I'm discovering that libtesseract isn't found via get_available_tools() for me. I have /usr/local/lib/libtesseract.so.3.0.4. Do I also have a symbolic link /usr/local/lib/libtesseract.so.3 --> /usr/local/lib/libtesseract.so.3.0.4?

Is there any way I can over ride this setting?

Omnipresent commented 7 years ago

My application is running on a PaaS and it might not be feasible for me to create a sum link. Is there a way to avoid a sum link? I already have the needed libtesseract.so.3.0.4

Omnipresent commented 7 years ago

Actually I have the sym link but it is not in /usr/local/lib

vcap@63~$ ls -al /home/vcap/app/.heroku/vendor/lib/libtesseract.so.3
lrwxrwxrwx 1 vcap vcap 21 Jan  7  2017 /home/vcap/app/.heroku/vendor/lib/libtesseract.so.3 -> libtesseract.so.3.0.4

Is there a way to change its location in pyocr?

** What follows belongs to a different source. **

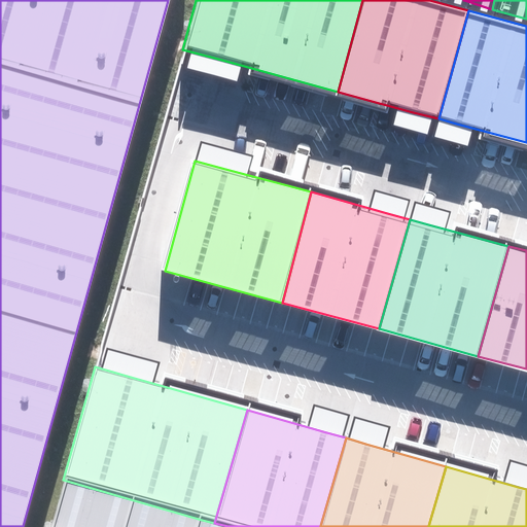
[(127,526),(134,500),(63,480),(50,526),(127,526)]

jflesch commented 7 years ago

Again, when looking for libraries, Pyocr doesn't look for specific locations. It let the dynamic linker do the job. You may want to have a look at the environment variable defining where the dynamic linker look for libraries : http://tldp.org/HOWTO/Program-Library-HOWTO/shared-libraries.html

It does look for a specific library name however. Currently, it can't be changed without patching Pyocr.

Omnipresent commented 7 years ago

Yeah, I was loading tesseract like that too (which worked):

libname = '/home/vcap/app/.heroku/vendor/lib/libtesseract.so.3'
self.tesseract = cdll.LoadLibrary(libname)

so i guess my dynamic linkers must not be working. I'll take a look.